2. Are there characters who are Orthodox whose religious life is a characteristic but not a plot point or a problem?
3. Can the Orthodox character find their Happily Ever After as a religious Jew?
4. And if the main plot points are in conflict due to religious observance — are any characters not Hasidic or Haredi and have the writers actually researched authentic religious observance from practicing members of the community they are attempting to portray?


In [14]:
# Implementing memory for the conversation
custom_template = """You are an AI assistant. Given the following conversation and a follow up question, rephrase the follow up question to be a standalone question. At the end of standalone question add this: 'Answer the question in English language.' If you do not know the answer reply with 'I am sorry, I dont have enough information'.
Chat History: {chat_history}
Follow Up Input: {question}
Standalone question:
"""

CUSTOM_QUESTION_PROMPT = PromptTemplate.from_template(custom_template)

memory = ConversationBufferMemory(memory_key="chat_history", return_messages=True)

qa_chain = ConversationalRetrievalChain.from_llm(
    llm=llm,
    retriever=db.as_retriever(search_kwargs={"k": 2}),
    memory=memory,
    condense_question_prompt=CUSTOM_QUESTION_PROMPT,
)

In [15]:
# Trying out a query
query = "What is the Josephs test?"
result_ = qa_chain({"question": query})
result = result_["answer"].strip()

print(query)
print(result)

Setting `pad_token_id` to `eos_token_id`:2 for open-end generation.


What is the Josephs test?
The Josephs Test is a set of criteria used to evaluate whether a fictional representation of Orthodox Jews accurately represents the community. It was proposed by the nonprofit organization Jewish In The City after a controversy over misrepresentation of Orthodox Judaism in television. The test includes four questions: Are there any Orthodox characters who are emotionally and psychologically stable? Are there characters who are Orthodox whose religious life is a characteristic but not a plot point or a problem? Can the Orthodox character find their Happily Ever After as a religious Jew?

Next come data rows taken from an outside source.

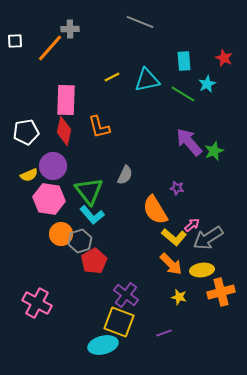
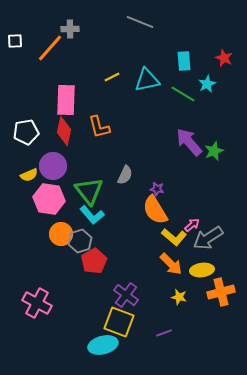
purple star: moved 20 px left, 1 px down
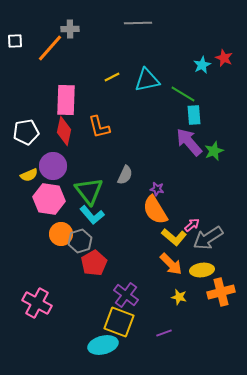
gray line: moved 2 px left, 1 px down; rotated 24 degrees counterclockwise
cyan rectangle: moved 10 px right, 54 px down
cyan star: moved 5 px left, 19 px up
red pentagon: moved 2 px down
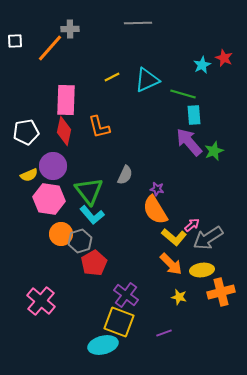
cyan triangle: rotated 12 degrees counterclockwise
green line: rotated 15 degrees counterclockwise
pink cross: moved 4 px right, 2 px up; rotated 12 degrees clockwise
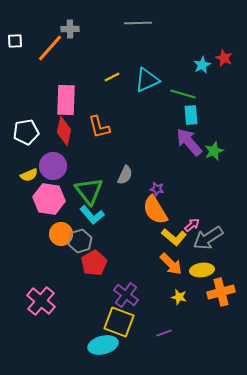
cyan rectangle: moved 3 px left
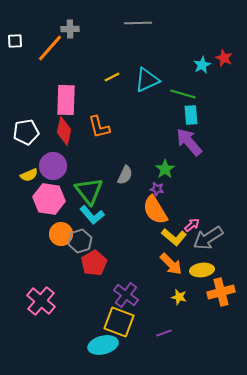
green star: moved 49 px left, 18 px down; rotated 12 degrees counterclockwise
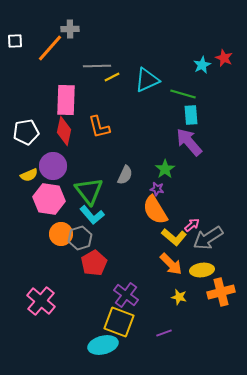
gray line: moved 41 px left, 43 px down
gray hexagon: moved 3 px up
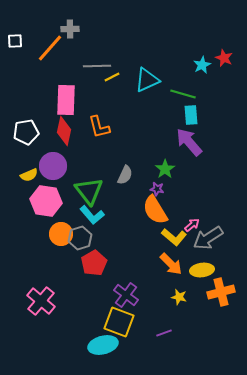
pink hexagon: moved 3 px left, 2 px down
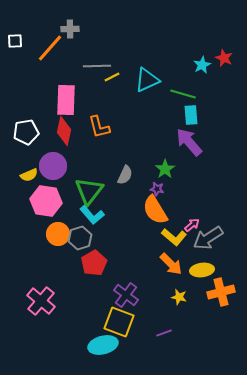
green triangle: rotated 16 degrees clockwise
orange circle: moved 3 px left
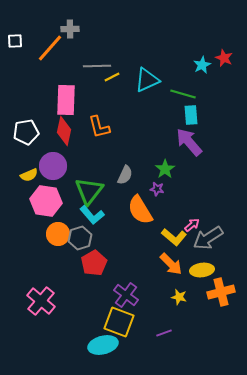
orange semicircle: moved 15 px left
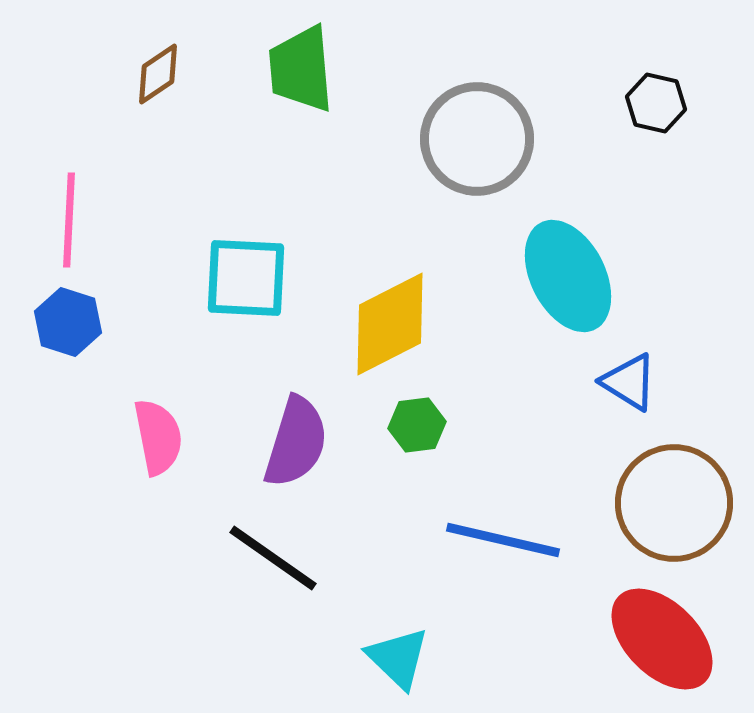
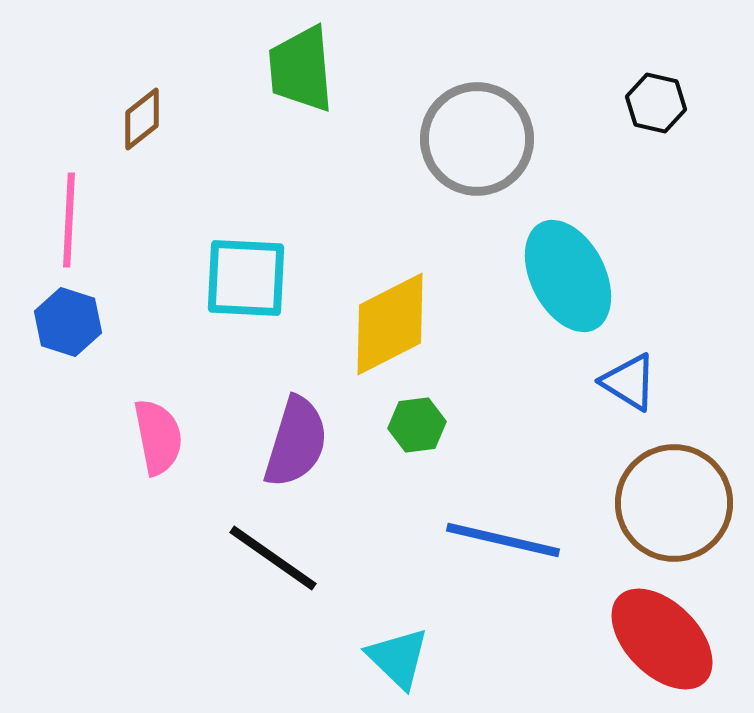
brown diamond: moved 16 px left, 45 px down; rotated 4 degrees counterclockwise
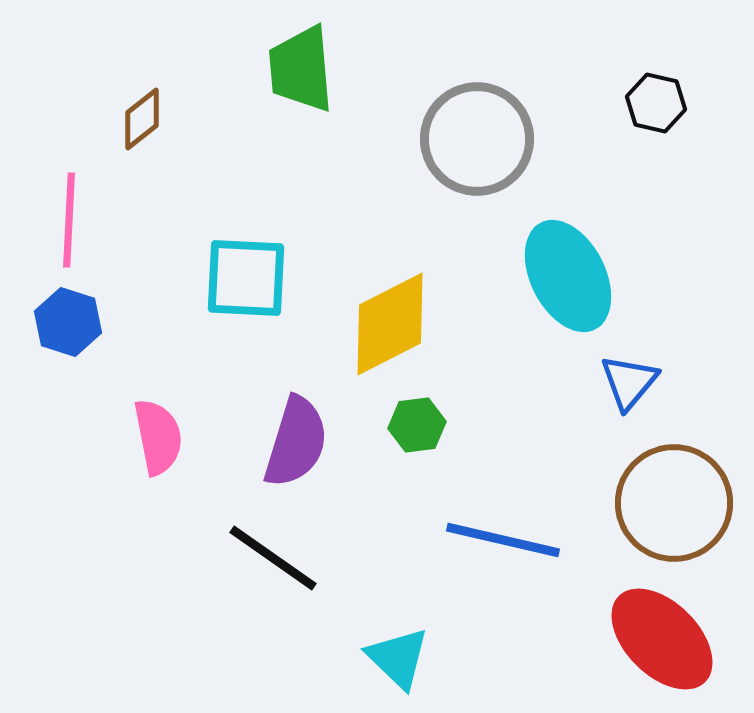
blue triangle: rotated 38 degrees clockwise
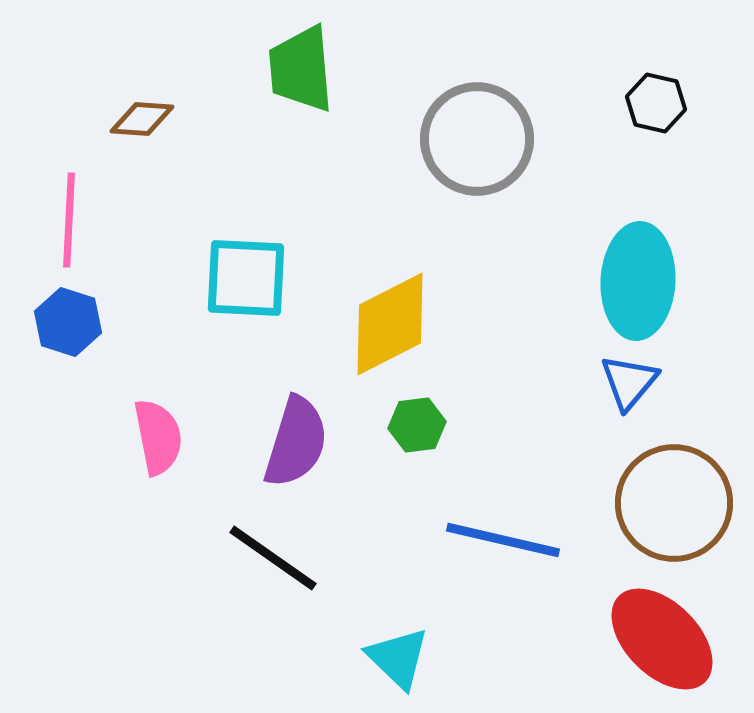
brown diamond: rotated 42 degrees clockwise
cyan ellipse: moved 70 px right, 5 px down; rotated 30 degrees clockwise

And if the main plot points are in conflict due to religious observance — are any characters not Hasidic or Haredi and have the writers actually researched authentic religious observance from practicing members of the community they are attempting to portray?


In [16]:
# Making sure that memory works as intended
query = "What other similar tests do you know of?"

result_ = qa_chain({"question": query})
result = result_["answer"].strip()

print(query)
print(result)

Setting `pad_token_id` to `eos_token_id`:2 for open-end generation.
Setting `pad_token_id` to `eos_token_id`:2 for open-end generation.


What other similar tests do you know of?
There are no other similar tests specifically designed to evaluate the accuracy of fictional representations of religious communities. However, there are general guidelines and best practices for creating accurate and respectful representations of all communities, including religious ones. These include conducting research, consulting with members of the community being represented, avoiding stereotypes and caricatures, and striving for nuanced and complex portrayals. Additionally, some organizations may offer workshops or training sessions on how to create more accurate and respectful representations of specific communities.